La reina del pop-art español
Conocí a María Luisa Sanz, vicariamente, hace
seis o siete años en la ciudad de Hamburgo, donde acudí
en compañía del diplomático Diego Sánchez-Bustamante,
a la sazón cónsul general en Stuttgart, para
asistir a la inauguración de la enésimo exposición
que su amigo Joaquín Capa realizaba en Alemania. A
él, a Joaquín Capa, fue a quien por primera
vez escuché hablar de María Luisa, “mi
chica”, como la llamaba cada vez que comenzaba a referir
cualquiera de las muchas anécdotas protagonizadas por
su mujer, por María Luisa Sanz. Me cayó bien
de antemano, porque Capa la presentaba con un aire novelesco
o de cómic, y también porque me gustaba que
fueran una pareja de pintores, que no tuvieran hijos, que
su vida fuera el arte y se prestasen mutuo e incondicional
apoyo.
Pero no fue hasta meses después, bastantes meses, quizá
más de un año, cuando conocí a María
Luisa ya sin intermediarios ni referencias, me enfrenté
por primera vez a sus ojos de acero celeste y vi sus cuadros
colgados en las paredes del ático donde viven y desde
el que puede divisarse prácticamente cualquier rincón
de Madrid, Mad Madrid.
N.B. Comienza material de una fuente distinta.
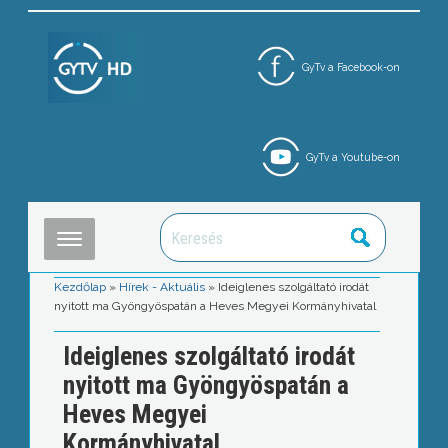
GyTv a Facebook-on
GyTv a Youtube-on
Kezdőlap
»
Hírek - Aktuális
»
Ideiglenes szolgáltató irodát
nyitott ma Gyöngyöspatán a Heves Megyei Kormányhivatal
Ideiglenes szolgáltató irodát
nyitott ma Gyöngyöspatán a
Heves Megyei
Kormányhivatal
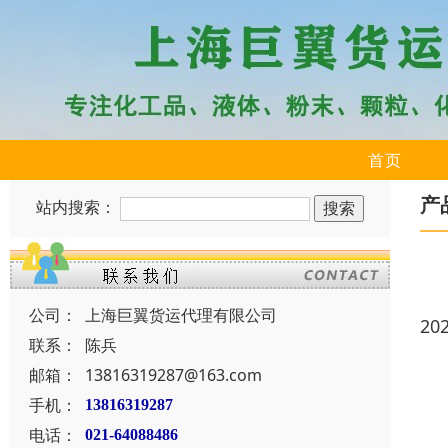
首页
产
站内搜索：
公司：
上海巨翼货运代理有限公司
20
联系：
陈兵
邮箱：
13816319287@163.com
手机：
13816319287
电话：
021-64088486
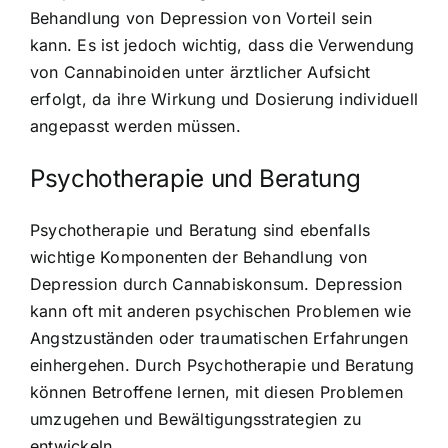
Behandlung von Depression von Vorteil sein
kann. Es ist jedoch wichtig, dass die Verwendung
von Cannabinoiden unter ärztlicher Aufsicht
erfolgt, da ihre Wirkung und Dosierung individuell
angepasst werden müssen.
Psychotherapie und Beratung
Psychotherapie und Beratung sind ebenfalls
wichtige Komponenten der Behandlung von
Depression durch Cannabiskonsum. Depression
kann oft mit anderen psychischen Problemen wie
Angstzuständen oder traumatischen Erfahrungen
einhergehen. Durch Psychotherapie und Beratung
können Betroffene lernen, mit diesen Problemen
umzugehen und Bewältigungsstrategien zu
entwickeln.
En teoría las vistas sobre la
ciudad o el caviar traído directamente desde Rusia
por un hermano de Joaquín iban a alzarse con el protagonismo
de la velada, organizada una vez más por Diego Sánchez-Bustamante;
pero para mí todo ello, la excelente compañía,
el paisaje, la luz, la comida, e incluso los ojos de acero
celeste de la anfitriona, pasó a un segundo plano cuando
me enfrenté a los cuadros de Sanz. A los tigres. Al
calor. A los labios, las manos y los zapatos fascinantes de
la Emperatriz, el personaje que de alguna manera consigue
agrupar en torno a su figura, nunca desvelada del todo, la
integridad de su obra.
Meses, o quizá sólo semanas (soy torpe midiendo
el tiempo), visité el estudio que comparte la pareja
de pintores: Capa en el piso de arriba, Sanz en el sótano.
Y fue allí donde me rendí, moviendome con la
incredulidad de un niño al que dejan entrar en el interior
de una aventura de Tintín, o más exactamente
de todas las aventuras de Tintín, pues bastaba dar
un paso para trasladarse de América a Asia, de Venecia
a Méjico. Y todo brillaba. Perfectamente domado, más
que ordenado, cada elemento del estudio, desde los muebles
donde se archivaban los originales hasta los pequeños
teatros o “cajas” que son, lo supe luego, una
especialidad de María Luisa Sanz. Desde entonces la
he vuelto a ver varias veces, siempre que las circunstancias
y el azar han permitido que sucediese, y hasta he tenido el
honor de ver como alguno de mis humildes microrrelatos formaba
parte de los catálogos de sus exposiciones. Su último
y fascinante trabajo, que lleva por título El Viaje,
con imágenes raptadas de Hong Kong, Sanghai, México
y Venecia, puede aún visitarse en la galería
Arteinversión; precioso catálogo. He
dicho, en el título de esta columna, que María
Luisa Sanz es la reina del pop-art español, pero sería
más exacto decir que Sanz es La Emperatriz.
No sólo del pop-art español, sino en general,
en su mundo y en el mundo: la Emperatriz.